IoT standards for M2M communications
The potential of the Internet of Things (IoT) has been advanced with the publication of a new set of specifications (Release 2) by oneM2M, the global standards initiative for Machine-to-Machine (M2M) communications and the IoT.
Based on contributions from more than 200 member companies, Release 2 opens up the IoT ecosystem to devices that lack the protocol and enable interworking among systems using AllSeen Alliance’s AllJoyn, Open Connectivity Foundation’s OIC and the Open Mobile Alliance’s Lightweight M2M (LWM2M). As a result, the number of devices that can seamlessly connect with one other in the IoT ecosystem, estimated by Cisco to number 50 billion by 2020, is greatly expanded.

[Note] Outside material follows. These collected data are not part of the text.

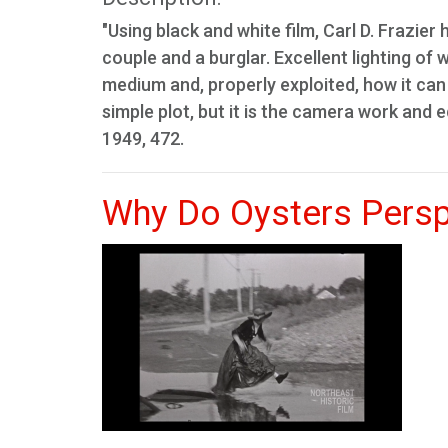
"Using black and white film, Carl D. Frazier
couple and a burglar. Excellent lighting o
medium and, properly exploited, how it can 
simple plot, but it is the camera work and 
1949, 472.
Why Do Oysters Persp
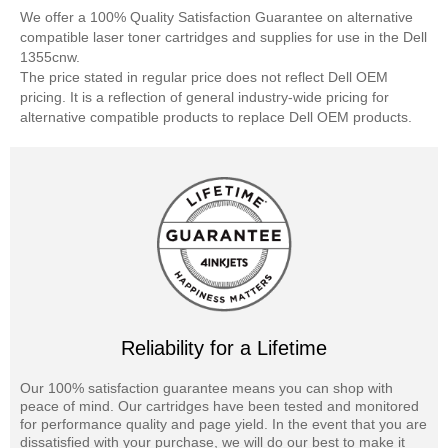
We offer a 100% Quality Satisfaction Guarantee on alternative
compatible laser toner cartridges and supplies for use in the Dell
1355cnw.
The price stated in regular price does not reflect Dell OEM
pricing. It is a reflection of general industry-wide pricing for
alternative compatible products to replace Dell OEM products.
Reliability for a Lifetime
Our 100% satisfaction guarantee means you can shop with
peace of mind. Our cartridges have been tested and monitored
for performance quality and page yield. In the event that you are
dissatisfied with your purchase, we will do our best to make it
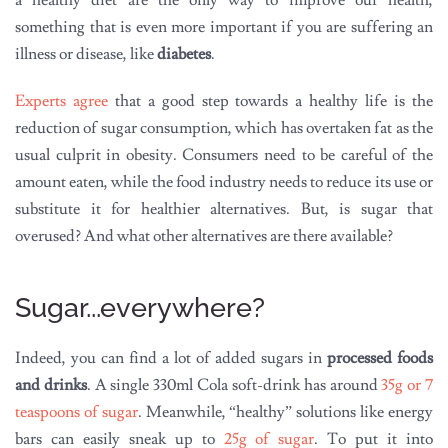
a healthy diet are the only way to improve our health,
something that is even more important if you are suffering an
illness or disease, like
diabetes
.
Experts agree
that a good step towards a healthy life is the
reduction of sugar consumption, which has overtaken fat as the
usual culprit in obesity. Consumers need to be careful of the
amount eaten, while the food industry needs to reduce its use or
substitute it for healthier alternatives. But, is sugar that
overused? And what other alternatives are there available?
Sugar...everywhere?
Indeed, you can find a lot of added sugars in
processed foods
and drinks
. A single 330ml Cola soft-drink has around
35g or 7
teaspoons of sugar
. Meanwhile, “healthy” solutions like energy
bars can easily sneak up to
25g of sugar
. To put it into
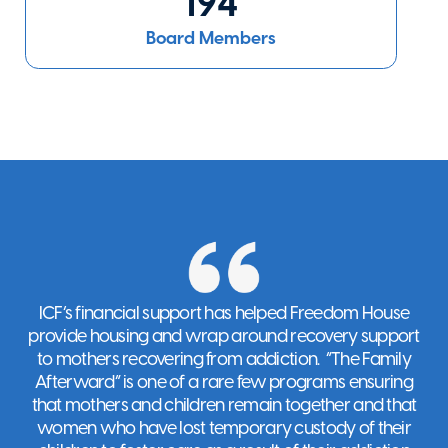
194
Settlement
The Bronx
,
NY
Board Members
Visit Website
Empower
New York
,
NY
Visit Website
ICF’s financial support has helped Freedom House
EvLoves NYC
provide housing and wrap around recovery support
New York
,
NY
to mothers recovering from addiction. “The Family
Visit Website
Afterward” is one of a rare few programs ensuring
that mothers and children remain together and that
women who have lost temporary custody of their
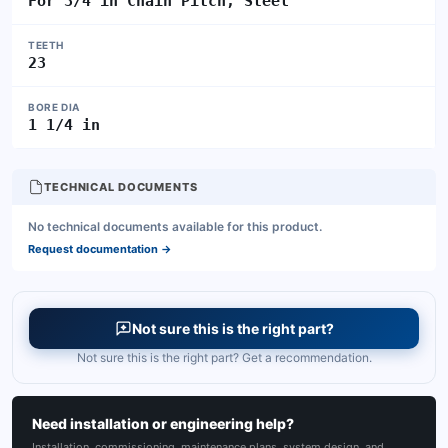
For 3/4 in Chain Pitch, Steel
TEETH
23
BORE DIA
1 1/4 in
TECHNICAL DOCUMENTS
No technical documents available for this product.
Request documentation
→
Not sure this is the right part?
Not sure this is the right part? Get a recommendation.
Need installation or engineering help?
Installation, commissioning, maintenance plans, system design, and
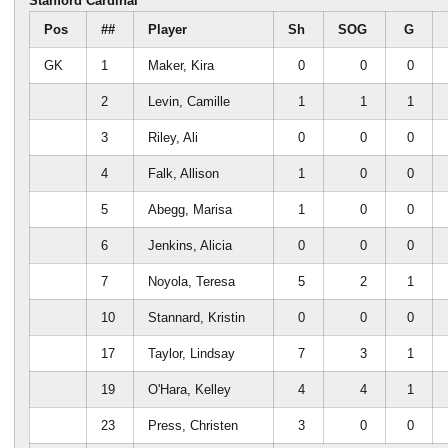
Stanford Cardinal
Pos
##
Player
Sh
SOG
G
GK
1
Maker, Kira
0
0
0
2
Levin, Camille
1
1
1
3
Riley, Ali
0
0
0
4
Falk, Allison
1
0
0
5
Abegg, Marisa
1
0
0
6
Jenkins, Alicia
0
0
0
7
Noyola, Teresa
5
2
1
10
Stannard, Kristin
0
0
0
17
Taylor, Lindsay
7
3
1
19
O'Hara, Kelley
4
4
1
23
Press, Christen
3
0
0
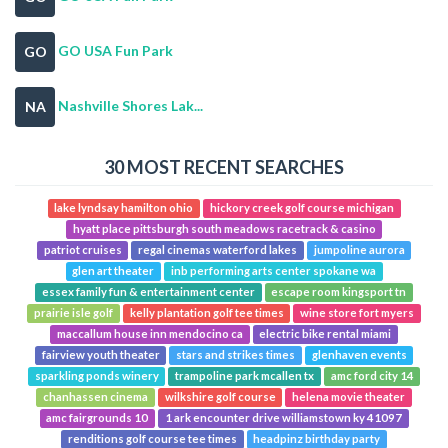
GO USA Fun Park
GO
Nashville Shores Lak...
NA
30 MOST RECENT SEARCHES
lake lyndsay hamilton ohio
hickory creek golf course michigan
hyatt place pittsburgh south meadows racetrack & casino
patriot cruises
regal cinemas waterford lakes
jumpoline aurora
glen art theater
inb performing arts center spokane wa
essex family fun & entertainment center
escape room kingsport tn
prairie isle golf
kelly plantation golf tee times
wine store fort myers
maccallum house inn mendocino ca
electric bike rental miami
fairview youth theater
stars and strikes times
glenhaven events
sparkling ponds winery
trampoline park mcallen tx
amc ford city 14
chanhassen cinema
wilkshire golf course
helena movie theater
amc fairgrounds 10
1 ark encounter drive williamstown ky 41097
renditions golf course tee times
headpinz birthday party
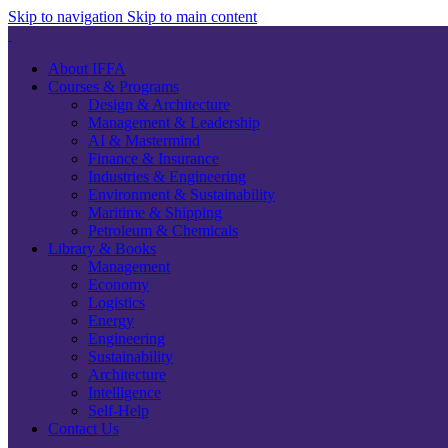
Skip to navigation
Skip to main content
About IFFA
Courses & Programs
Design & Architecture
Management & Leadership
AI & Mastermind
Finance & Insurance
Industries & Engineering
Environment & Sustainability
Maritime & Shipping
Petroleum & Chemicals
Library & Books
Management
Economy
Logistics
Energy
Engineering
Sustainability
Architecture
Intelligence
Self-Help
Contact Us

Security has also been addressed, by enabling end-to-end secure information exchange between any devices or servers, as well as implementing attribute and role-based dynamic access control, which allows the complexity of handling access control policies in consumer-oriented IoT scenarios and enables granting of temporary authorisation to devices during operation. Meanwhile, semantic interoperability enables meaningful data exchange for secure distribution and re-use.
“As IoT devices continue to saturate society, standardisation is key to achieving universally accepted specifications and protocols for true interoperability between IoT devices and applications,” said Dr Omar Elloumi, chair of the oneM2M Technical Plenary (Nokia corporate CTO group).
oneM2M’s Release 2 coincides with IoT announcements from John Deere, a farm equipment manufacturer, and Certuss Dampfautomaten, a German maker of steam generators used for processes ranging from cooking sausages to sterilising medical instruments. Their recent announcements discuss the enablement of home and industrial domain deployment — another key feature of Release 2 which allows information from various industries’ applications to exchange data.
In addition to the published specifications, application developers also have access to user-friendly APIs and guidelines, complementing the global set of IoT standards for this group of stakeholders, and further facilitating access to the official source of global, IoT-application identifiers that comply with the oneM2M standard, the oneM2M App-ID registry.